Le début du livre les cueille au beau milieu de la Tour Blanche, alors qu’elles ne sont encore qu’Acceptées, qu’elles attendent le jour où elles seront pleinement Aes Sedai, et qu’elles sont les meilleures amies du monde. Elles se montrent alors facétieuses, Moiraine ayant une attitude plutôt puérile lors de sa première rencontre avec Lan. Cependant, la révélation de la naissance du Dragon Réincarnée, leur élévation au rang d’Aes Sedai, les manœuvres de la Tour Blanche pour mettre Moiraine sur le trône vacant du royaume de Cairhien, la découverte du monde extérieur et, in fine, celle de l’existence et des projets de l’Ajah Noire, vont progressivement les forger.
L’intérêt de ce roman, c’est de compléter les connaissances du lecteur sur le monde développé par Jordan. Il apprend, par exemple, en quoi consiste le rite de passage au statut d’Aes Sedai (présenté aussi dans Towers Of Midnight, mais à la date de parution de New Spring, ce volume n’était pas encore paru). Il présente en détail un royaume (Kandor), son gouvernement et sa capitale montagnarde (Chachin), dont il est peu question dans les autres volumes. On en apprend un peu plus sur les mœurs et les rites des Malkieri, ce peuple perdu dont Lan est le roi sans couronne.
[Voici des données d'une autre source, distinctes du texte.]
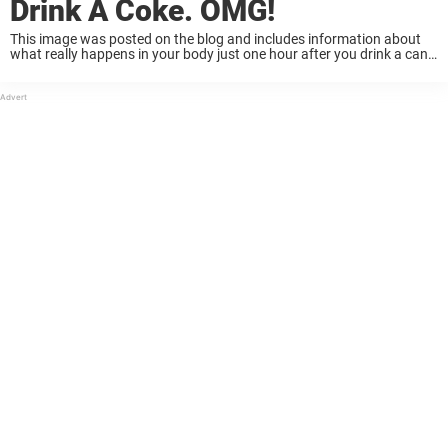
Drink A Coke. OMG!
This image was posted on the blog and includes information about
what really happens in your body just one hour after you drink a can
of coke. And now, the post is going viral. This ...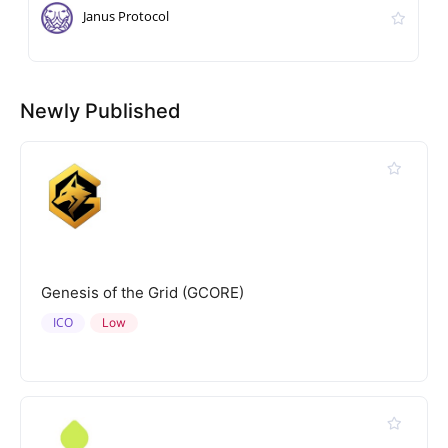
Janus Protocol
Newly Published
Genesis of the Grid (GCORE)
ICO
Low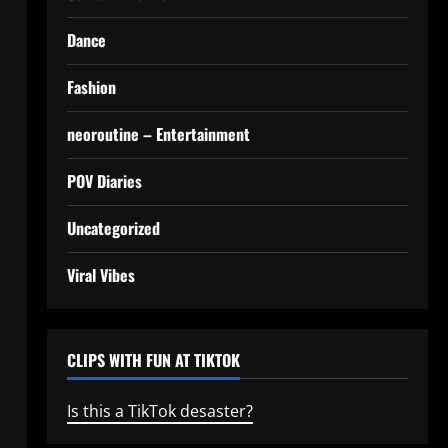
Dance
Fashion
neoroutine – Entertainment
POV Diaries
Uncategorized
Viral Vibes
CLIPS WITH FUN AT TIKTOK
Is this a TikTok desaster?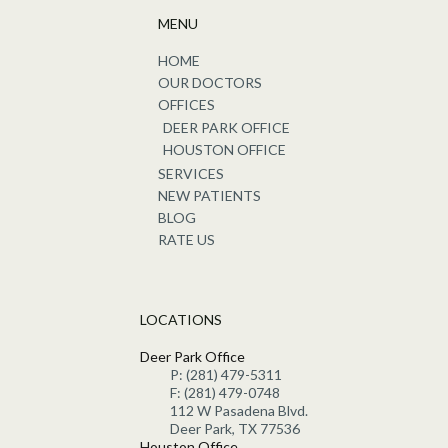
MENU
HOME
OUR DOCTORS
OFFICES
DEER PARK OFFICE
HOUSTON OFFICE
SERVICES
NEW PATIENTS
BLOG
RATE US
LOCATIONS
Deer Park Office
P: (281) 479-5311
F: (281) 479-0748
112 W Pasadena Blvd.
Deer Park, TX 77536
Houston Office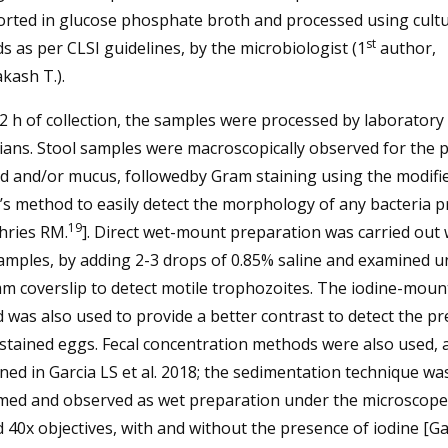
orted in glucose phosphate broth and processed using cult
st
 as per CLSI guidelines, by the microbiologist (1
author,
kash T.).
2 h of collection, the samples were processed by laboratory
ians. Stool samples were macroscopically observed for the 
od and/or mucus, followedby Gram staining using the modifi
s method to easily detect the morphology of any bacteria p
19
ries RM.
]. Direct wet-mount preparation was carried out 
amples, by adding 2-3 drops of 0.85% saline and examined u
m coverslip to detect motile trophozoites. The iodine-moun
was also used to provide a better contrast to detect the p
-stained eggs. Fecal concentration methods were also used, 
ed in Garcia LS et al. 2018; the sedimentation technique wa
med and observed as wet preparation under the microscope
 40x objectives, with and without the presence of iodine [Ga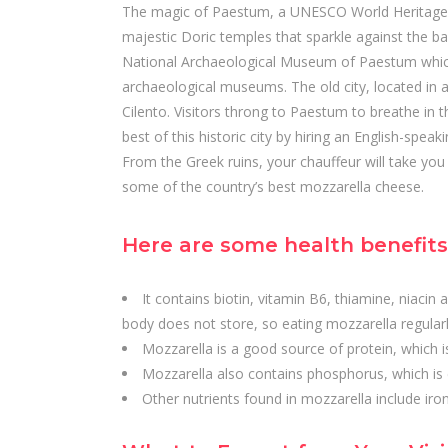
The magic of Paestum, a UNESCO World Heritage Si
majestic Doric temples that sparkle against the b
National Archaeological Museum of Paestum which
archaeological museums. The old city, located in a 
Cilento. Visitors throng to Paestum to breathe in th
best of this historic city by hiring an English-spea
From the Greek ruins, your chauffeur will take yo
some of the country’s best mozzarella cheese.
Here are some health benefits 
It contains biotin, vitamin B6, thiamine, niacin 
body does not store, so eating mozzarella regularl
Mozzarella is a good source of protein, which 
Mozzarella also contains phosphorus, which is 
Other nutrients found in mozzarella include iro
L’autre atout de New Spring, c’est, malgré un début lent (et, comme toujours, ces interminables descriptions de vêtements), d’avoir tout de même moins de longueurs que les volumes « normaux » de la série. L’intrigue y est, toutes proportions gardées, plus légère, plus rapide, plus élancée. Il en est presque regrettable que l’auteur n’ait pu livrer les autres préquelles qu’il avait en tête, l’une portant sur la suite des aventures de Lan et de Moiraine, l’autre sur celles de Tam al’Thor avant qu’il ne recueille Rand. D’autres préquelles encore auraient pu s’avérer captivantes, une relatant le passé trouble de Verin Mathwin par exemple, ou une autre, racontant l’histoire des parents biologiques de Rand. Cependant, à l’inverse, on aurait souhaité aussi que Jordan ne perde pas son temps avec de tels projets annexes, et qu’il ait pu accélérer l’achèvement de la saga avant que la mort ne le fauche.